Real Estate

NJ Industrial Construction and Renewal Activity Strengthen During 3Q19

Cushman & Wakefield Reports Historical Fundamentals in Prolonged Expansion Cycle

Despite global economic crosswinds, trade wars and tariffs, the New Jersey industrial market continued to thrive during the third quarter of 2019, according to Cushman & Wakefield. The commercial real estate services firm released its latest industrial research findings – showing historically high asking rents ($9.29 per square foot) and record-low vacancies (3.2%) heading into the final months of the year. Further, the market now boasts 8.1 million square feet of warehouse product under development – potentially pushing construction volume to a century-high mark in 2020.

“Developers are attempting to help replenish limited Class A supply to the marketplace amidst strong tenant interest in this prolonged expansion cycle,” noted Jason Price, Cushman & Wakefield’s director of Suburban Tri-State Research. “12 of the 17 facilities under construction are larger than 300,000 square feet; four exceed 800,000 square feet.”

  • More than 40% of the space has been preleased; five developments have been leased in full with heavy interest by tenants on some others.
  • 6% of this new product is concentrated within the Exit 8A and the Upper 287 Corridor submarkets.

To date in 2019, 6.3 million square feet of new industrial space has been delivered, including 1.5 million square feet that came online during the third quarter. “Demand for new product remains strong, evidenced by 69.1% preleasing on 2019 deliveries,” Price noted. “This velocity shows no sign of slowing down and the development community is responding. In fact, we are anticipating more than 18.0 million square feet in the industrial pipeline through mid-2021.”

The scarcity of available existing warehouse product led to a decline in new leasing during the third quarter, with activity falling to just below 4.4 million square feet – marking just the second time in six years that saw quarterly demand lower than 5.0 million square feet. Highlights included eight deals larger than 200,000 square feet, led by Home Depot’s 1.3-million-square-foot, build-to-suit commitment at Steel Run Logistics Center in Perth Amboy. That two-building lease marks the state’s largest in two years and only the fifth industrial lease deal greater than 1.0 million square feet since 2010.

“With 19.4 million square feet of new transactions signed year-to-date, new leasing activity has fallen behind last year’s pace by 4.7%,” noted Cushman & Wakefield’s Andrew Judd, New Jersey market leader. “At the same time, renewal activity rose markedly during the past three months, with 3.9 million square feet of completed lease extensions.” This included several deals in excess of 200,000 square feet, highlighted by Barnes & Noble’s 1.1 million-square-foot renewal at 1 Barnes & Noble Way in Monroe Township.

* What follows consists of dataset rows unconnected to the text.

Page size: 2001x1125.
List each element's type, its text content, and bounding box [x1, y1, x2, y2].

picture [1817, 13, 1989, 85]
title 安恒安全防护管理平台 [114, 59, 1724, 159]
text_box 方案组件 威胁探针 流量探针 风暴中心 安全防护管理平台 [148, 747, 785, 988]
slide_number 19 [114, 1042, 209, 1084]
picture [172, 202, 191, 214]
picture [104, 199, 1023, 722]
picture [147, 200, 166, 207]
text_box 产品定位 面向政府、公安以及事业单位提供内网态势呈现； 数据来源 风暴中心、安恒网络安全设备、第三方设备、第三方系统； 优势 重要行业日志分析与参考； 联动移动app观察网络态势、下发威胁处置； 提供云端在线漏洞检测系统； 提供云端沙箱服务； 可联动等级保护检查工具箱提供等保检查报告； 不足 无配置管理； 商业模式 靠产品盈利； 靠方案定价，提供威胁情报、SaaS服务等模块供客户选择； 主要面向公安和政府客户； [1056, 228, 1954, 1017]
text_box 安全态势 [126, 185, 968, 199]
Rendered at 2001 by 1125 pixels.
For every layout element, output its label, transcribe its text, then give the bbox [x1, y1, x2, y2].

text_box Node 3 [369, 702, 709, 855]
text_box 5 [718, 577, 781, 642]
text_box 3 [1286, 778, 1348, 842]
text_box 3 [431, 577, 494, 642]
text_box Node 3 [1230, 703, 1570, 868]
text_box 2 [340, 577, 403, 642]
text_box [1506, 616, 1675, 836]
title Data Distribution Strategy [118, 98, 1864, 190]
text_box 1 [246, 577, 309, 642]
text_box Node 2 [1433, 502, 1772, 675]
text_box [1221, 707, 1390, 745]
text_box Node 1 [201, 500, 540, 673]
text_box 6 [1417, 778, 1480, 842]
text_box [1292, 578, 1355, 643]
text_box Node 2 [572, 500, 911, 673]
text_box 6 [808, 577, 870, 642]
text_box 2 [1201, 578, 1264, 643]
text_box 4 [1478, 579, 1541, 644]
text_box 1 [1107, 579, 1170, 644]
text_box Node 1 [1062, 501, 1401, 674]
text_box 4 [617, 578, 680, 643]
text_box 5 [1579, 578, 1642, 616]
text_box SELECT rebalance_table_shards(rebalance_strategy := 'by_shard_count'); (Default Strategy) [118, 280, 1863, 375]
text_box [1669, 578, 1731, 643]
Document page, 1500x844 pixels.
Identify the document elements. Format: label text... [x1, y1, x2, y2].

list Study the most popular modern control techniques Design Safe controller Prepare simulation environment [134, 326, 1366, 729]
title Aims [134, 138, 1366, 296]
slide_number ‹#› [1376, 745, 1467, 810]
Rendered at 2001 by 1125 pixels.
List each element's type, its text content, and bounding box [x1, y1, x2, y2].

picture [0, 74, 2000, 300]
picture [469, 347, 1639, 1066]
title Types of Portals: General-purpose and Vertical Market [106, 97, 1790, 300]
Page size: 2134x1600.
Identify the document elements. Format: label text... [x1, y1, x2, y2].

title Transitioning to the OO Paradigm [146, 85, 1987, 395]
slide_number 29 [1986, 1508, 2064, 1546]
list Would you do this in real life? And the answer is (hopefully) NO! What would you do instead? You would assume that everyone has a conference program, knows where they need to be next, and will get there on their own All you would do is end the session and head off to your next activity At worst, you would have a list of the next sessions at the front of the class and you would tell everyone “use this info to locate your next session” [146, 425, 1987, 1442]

Absorption totals also reflect the scarcity of available industrial inventory. Net occupancy gains totaled just 1.3 million square feet during the third quarter, bringing the year-to-date total to 7.2 million square feet – well behind last year’s pace of 14.5 million square feet. Still, industrial vacancy diminished modestly (10 basis points since mid-year) to 3.2%. Within warehouse space, the rate dipped back to the historical low of 3.0%. Four NJ Turnpike Corridor submarkets currently boast rates under 1.5%, including Upper 287, Exit 9, Exit 8 and Exit 7A/8.

Cushman & Wakefield projects vacancy totals to remain relatively steady through year-end and into 2020. “In the near-term, the local industrial marketplace will remain fundamentally healthy and poised for further growth – driven largely by logistics and eCommerce companies relocating and expanding within the marketplace,” Judd noted. “Despite land constraints, developers will continue to add new supply to the marketplace as tenant demand endures and existing Class A space options remain limited.”.